Hara hachi bu – 80% rule – when you notice you’re almost full but could have a little more . . . just stop eating! The idea is to still be a little bit hungry when you finish. In Japan, food isn’t served as appetizers, main courses, and dessert. Instead, it’s much more common to see everything presented at once on small plates: one with rice, another with vegetables, a bowl of miso soup, and something to snack on.
Whether calorie restriction will extend lifespan in humans is not yet known, but data increasingly indicate that moderate calorie restriction with adequate nutrition has a powerful protective effect against obesity, type 2 diabetes, inflammation, hypertension, and cardiovascular disease and reduces metabolic risk factors associated with cancer.
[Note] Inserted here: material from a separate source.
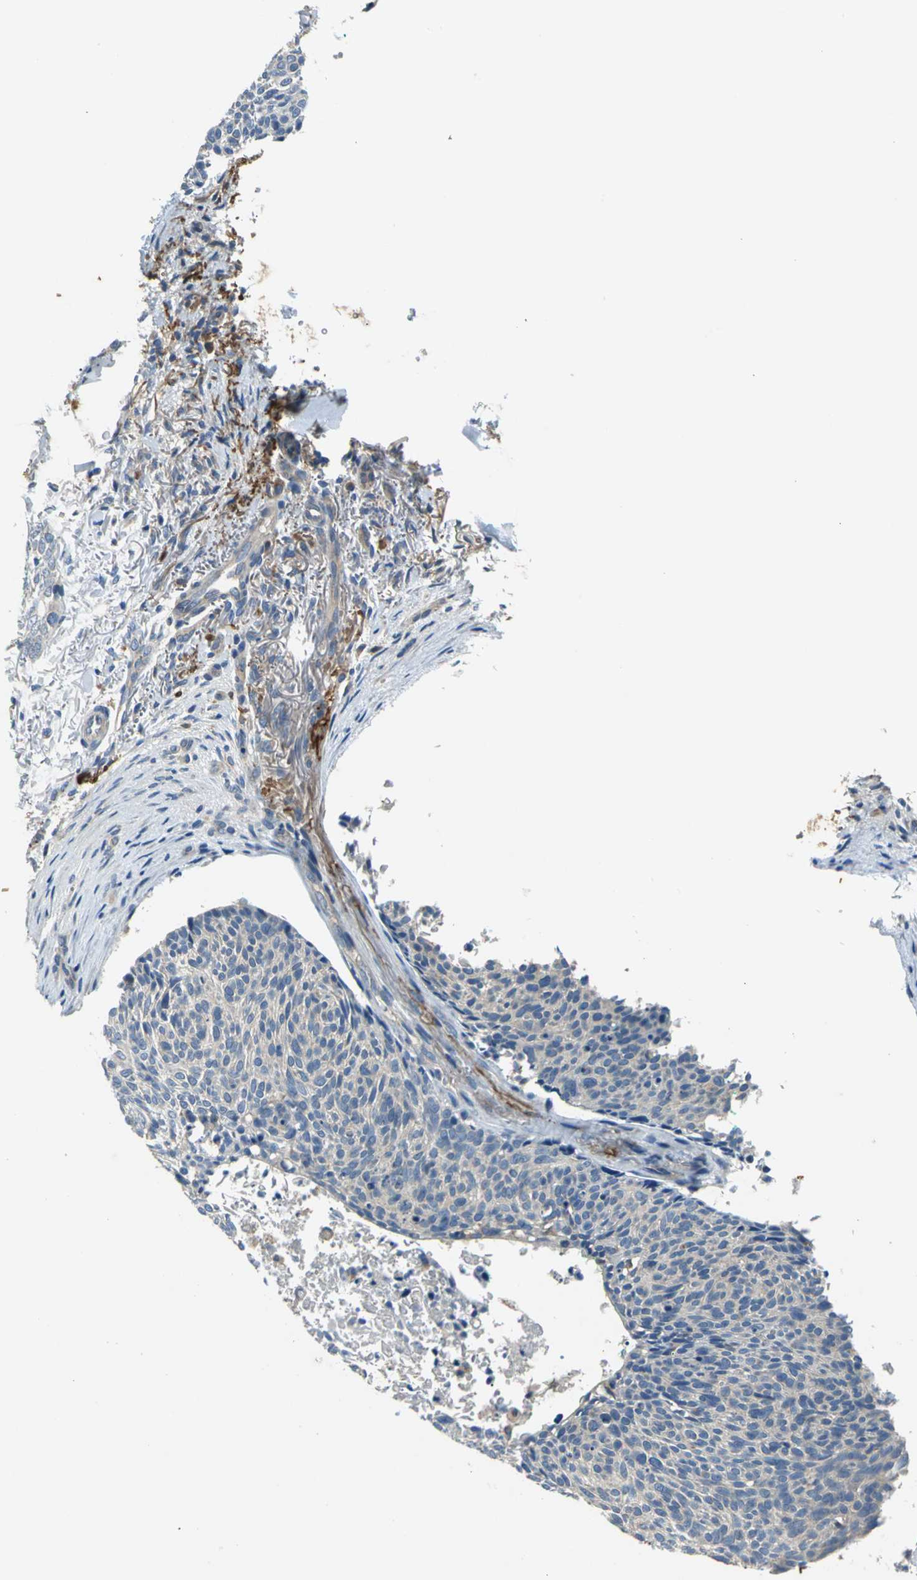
{"staining": {"intensity": "negative", "quantity": "none", "location": "none"}, "tissue": "skin cancer", "cell_type": "Tumor cells", "image_type": "cancer", "snomed": [{"axis": "morphology", "description": "Normal tissue, NOS"}, {"axis": "morphology", "description": "Basal cell carcinoma"}, {"axis": "topography", "description": "Skin"}], "caption": "Image shows no protein expression in tumor cells of skin cancer tissue.", "gene": "SLC16A7", "patient": {"sex": "female", "age": 57}}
Okinawans drink more Sanpin-cha—a mix of green tea and jasmine flowers—than any other kind of tea.
The people who live longest are not the ones who do the most exercise but rather the ones who move the most. When we visited Ogimi, the Village of Longevity, we discovered that even people over eighty and ninety years old are still highly active. They don’t stay at home looking out the window or reading the newspaper. Ogimi’s residents walk a lot, do karaoke with their neighbors, get up early in the morning, and, as soon as they’ve had breakfast—or even before—head outside to weed their gardens. They don’t go to the gym or exercise intensely, but they almost never stop moving in the course of their daily routines.
Metabolism slows down 90 percent after 30 minutes of sitting.
Marcus Aurelius said that the things we love are like the leaves of a tree: They can fall at any moment with a gust of wind.
Wabi-sabi is a Japanese concept – Instead of searching for beauty in perfection, we should look for it in things that are flawed, incomplete.
Ichi-go ichi-e – This moment exists only now and won’t come again. structures made by human hands.
The ten rules of ikigai
- Stay active; don’t retire.
- Take it slow.
- Don’t fill your stomach.
- Surround yourself with good friends.
- Get in shape for your next birthday.
- Smile.
- Reconnect with nature.
- Give thanks.
- Live in the moment.
- Follow your ikigai.
If you don’t know what your ikigai is yet, as Viktor Frankl says, your mission is to discover it.